This has to do with the limitedness of each one's perspective.  It also has to do with the fact that, just as each heart has a mixture of good and evil, each one's thinking is a mixture of truth and illusion. Also lies.

All of us have some illusions—about ourselves, about others.  Some are deeply ensconced in illusions and denial.  

Work has a way of bringing us into contact with reality that is missing from mere talk.  And true communication comes from being in reality together.

#5 - Nov. 29 at 10:45am | quote

Katie van Schaijik

I don't mean to be disagreeing with you, Don, or Jules.  Only highlighting something particular.

#6 - Nov. 29 at 10:47am | quote

Katie van Schaijik

Here's a concrete instance from the book.  One of the books they read and talked about together was W. Somerset Maugham's, The Painted Veil.  I haven't read the book, but I did see the movie.

When the wife, desperately lonely and estranged in a remote part of China with her bitter husband, began working with the nuns who had an orphanage there, several things happened.

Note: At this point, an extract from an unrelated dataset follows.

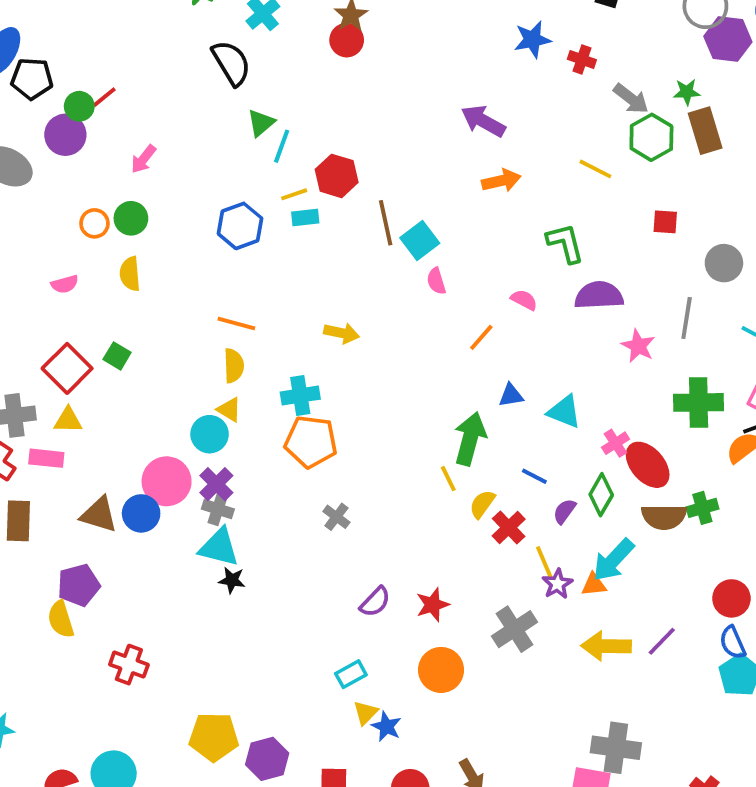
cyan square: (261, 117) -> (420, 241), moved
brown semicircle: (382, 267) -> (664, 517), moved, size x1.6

1) Her idea of nuns as miserable, repressed, and pathetic women was transformed.  She now saw them as beautiful and heroic, full of life and love.  She began to get the relation between love and sacrifice.

2) She began to see how spoiled she was and how selfishly she had lived her life.  In working with the orphans, she also became less selfish.

3) She began to admire her doctor husband for his work among these wretched people.  Seeing her work, her sweetness and goodness with the children, opened her husband's heart toward her.   True spousal love began to grow between them for the first time.

#7 - Nov. 29 at 10:57am | quote

Katie van Schaijik

It can also work the other way.  I'm thinking of Newman's concern (before he became a Catholic) about Angelicanism being a "paper religion".  He believed it wasn't that, in fact, but that it might appear to be so.  But then, later, he found it was.  When it came into contact with reality, if fell apart.  

Similarly, you can admire someone and their ideas—think they're great, right on target—only to discover, when you actually work with them, that the reality of their character is very different from what comes across in their talk.